SERMON: Love is Fulfilling of the Law

SERMON: Love is Fulfilling of the Law

A sermon preached by Graham Low at St Mary’s, Iffley on 15th March 2023

At a first hearing we might think that these are the most extraordinary words Jesus speaks in the whole of the Sermon on the Mount. He says he is speaking about the eternal character of law. By contrast Paul says that Christ is the end of the Law (Romans 10.4). Again and again we see Jesus breaking what Jews called the law: he does not observe ritual hand washings, he heals the sick on the sabbath, in spite of the law forbidding such healings. He is condemned and killed because of breaking the law. And yet here he seems to speak with a veneration for the law which no rabbi could exceed. Not even one tiny stroke of a letter of the law will ever pass away, so permanent is the law.

As we reflect on today’s gospel, we need to remember that the Jews used the expression the law in four ways. Firstly it meant the Ten Commandments, secondly it meant the first five books of the Old Testament, the Pentateuch, literally five rolls, the most important part of the Bible for them, thirdly the Law and the Prophets meant the whole of the Old Testament as we know it, and fourthly it referred to oral or scribal law. In Jesus’ time it was this oral or scribal law which was most often referred to, and which Jesus utterly condemned.

In the Old Testament there were relatively few rules and regulations but many broad principles, which people interpreted and applied under God’s guidance. If something was not explicitly in the law then it was considered to be there implicitly. Thus out of the law it was possible to deduce rules for every life situation. The task of scribes was to reduce the great principles down to thousands of individual rules and regulations, based on often complex definitions. As an example, healing was understood to be work, and so not allowed on the sabbath, except when there was a danger to life, and even then it could only happen to stop things getting worse. Thus a wound could be bandaged but no ointment applied.

The scribes were those who worked out the rules and regulations. The Pharisees, whose name means separated ones, kept themselves apart from ordinary life in order to keep these regulations. For many centuries the scribal law was not written down, but a summary called the Mishnah was eventually written down, with later huge commentaries on the rules, called Talmuds. Strict orthodox Jews saw keeping these regulations as a matter of life and death and eternal destiny. Very clearly keeping rules and regulations formulated by the scribes and Pharisees was not Jesus’ understanding of the Law.

The Ten Commandments, which remain foundational, may be summed up as an expression of reverence for God and of profound care for all that God has created. Jesus said that the emphasis was on mercy rather than on sacrifice. It was a way of love rather than of legalism: a way not of prohibitions and control, but a way of moulding our lives on the positive commandment to love. This is what he sought to fulfil.
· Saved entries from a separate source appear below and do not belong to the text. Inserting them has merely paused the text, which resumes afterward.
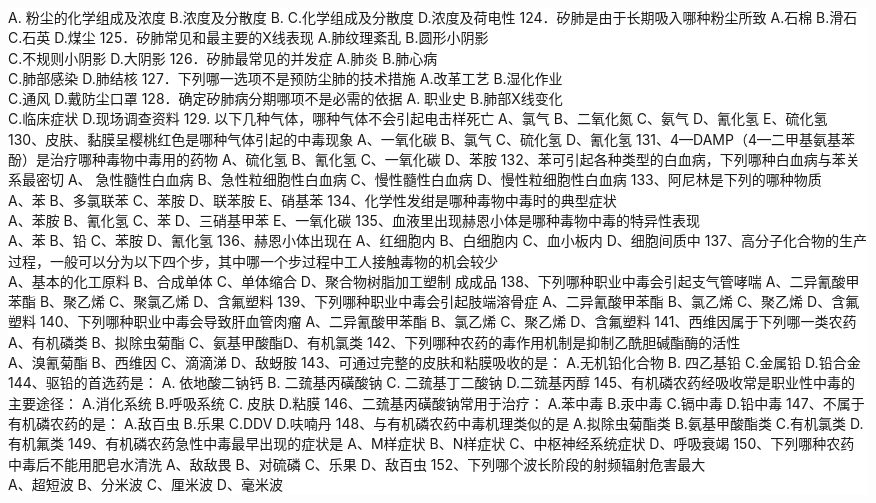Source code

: A.	粉尘的化学组成及浓度  B.浓度及分散度 
B.	C.化学组成及分散度  D.浓度及荷电性
124．矽肺是由于长期吸入哪种粉尘所致
A.石棉             B.滑石        
C.石英              D.煤尘
125．矽肺常见和最主要的X线表现
A.肺纹理紊乱       B.圆形小阴影    
C.不规则小阴影      D.大阴影
126．矽肺最常见的并发症
A.肺炎             B.肺心病     
C.肺部感染          D.肺结核
127．下列哪一选项不是预防尘肺的技术措施
A.改革工艺         B.湿化作业    
C.通风              D.戴防尘口罩
128．确定矽肺病分期哪项不是必需的依据
A.	职业史           B.肺部X线变化    
C.临床症状          D.现场调查资料
    129. 以下几种气体，哪种气体不会引起电击样死亡
         A、氯气  B、二氧化氮  C、氨气  D、氰化氢  E、硫化氢
130、皮肤、黏膜呈樱桃红色是哪种气体引起的中毒现象
A、一氧化碳  B、氯气  C、硫化氢  D、氰化氢
131、4—DAMP（4—二甲基氨基苯酚）是治疗哪种毒物中毒用的药物
A、硫化氢    B、氰化氢  C、一氧化碳     D、苯胺 
132、苯可引起各种类型的白血病，下列哪种白血病与苯关系最密切
A、	急性髓性白血病   B、急性粒细胞性白血病
C、慢性髓性白血病    D、慢性粒细胞性白血病
133、阿尼林是下列的哪种物质    
A、苯   B、多氯联苯     C、苯胺   D、联苯胺    E、硝基苯
134、化学性发绀是哪种毒物中毒时的典型症状    
A、苯胺        B、氰化氢   C、苯   D、三硝基甲苯  E、一氧化碳
135、血液里出现赫恩小体是哪种毒物中毒的特异性表现  
A、苯    B、铅    C、苯胺    D、氰化氢
136、赫恩小体出现在
   A、红细胞内    B、白细胞内   C、血小板内     D、细胞间质中
137、高分子化合物的生产过程，一般可以分为以下四个步，其中哪一个步过程中工人接触毒物的机会较少   
   A、基本的化工原料  B、合成单体  C、单体缩合 D、聚合物树脂加工塑制 成成品
138、下列哪种职业中毒会引起支气管哮喘
A、二异氰酸甲苯酯    B、聚乙烯   C、聚氯乙烯     D、含氟塑料
139、下列哪种职业中毒会引起肢端溶骨症
A、二异氰酸甲苯酯    B、氯乙烯           C、聚乙烯     D、含氟塑料
140、下列哪种职业中毒会导致肝血管肉瘤
A、二异氰酸甲苯酯    B、氯乙烯           C、聚乙烯     D、含氟塑料
141、西维因属于下列哪一类农药  
A、有机磷类   B、拟除虫菊酯   C、氨基甲酸酯D、有机氯类
142、下列哪种农药的毒作用机制是抑制乙酰胆碱酯酶的活性     
A、溴氰菊酯        B、西维因    C、滴滴涕    D、敌蚜胺
143、可通过完整的皮肤和粘膜吸收的是：
 A.无机铅化合物    B. 四乙基铅    C.金属铅   D.铅合金
144、驱铅的首选药是： 
A. 依地酸二钠钙  B. 二巯基丙磺酸钠  C. 二巯基丁二酸钠  D.二巯基丙醇
145、有机磷农药经吸收常是职业性中毒的主要途径： 
A.消化系统      B.呼吸系统      C. 皮肤      D.粘膜
146、二巯基丙磺酸钠常用于治疗：
 A.苯中毒   B.汞中毒  C.镉中毒  D.铅中毒
147、不属于有机磷农药的是： 
A.敌百虫     B.乐果     C.DDV     D.呋喃丹
148、与有机磷农药中毒机理类似的是
A.拟除虫菊酯类        B.氨基甲酸酯类    C.有机氯类        D.有机氟类
149、有机磷农药急性中毒最早出现的症状是
A、M样症状    B、N样症状        C、中枢神经系统症状      D、呼吸衰竭
150、下列哪种农药中毒后不能用肥皂水清洗 
A、敌敌畏     B、对硫磷         C、乐果     D、敌百虫
152、下列哪个波长阶段的射频辐射危害最大  
A、超短波      B、分米波     C、厘米波      D、毫米波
It could have been said in Jesus’ time, as today, that it was theoretically possible for a person to fulfil the demands of the law. But it is clearly not even theoretically possible to satisfy the unlimited claims that love has upon each one of us. The unlimited love that is offered to us in this eucharist is beyond our imagination. In spite of all our shortcomings, let us now accept God’s welcome to this gift of unbounded love. And, sustained in faith, and stimulated by hope, may we pour out this gift of unbounded love upon our world. Amen.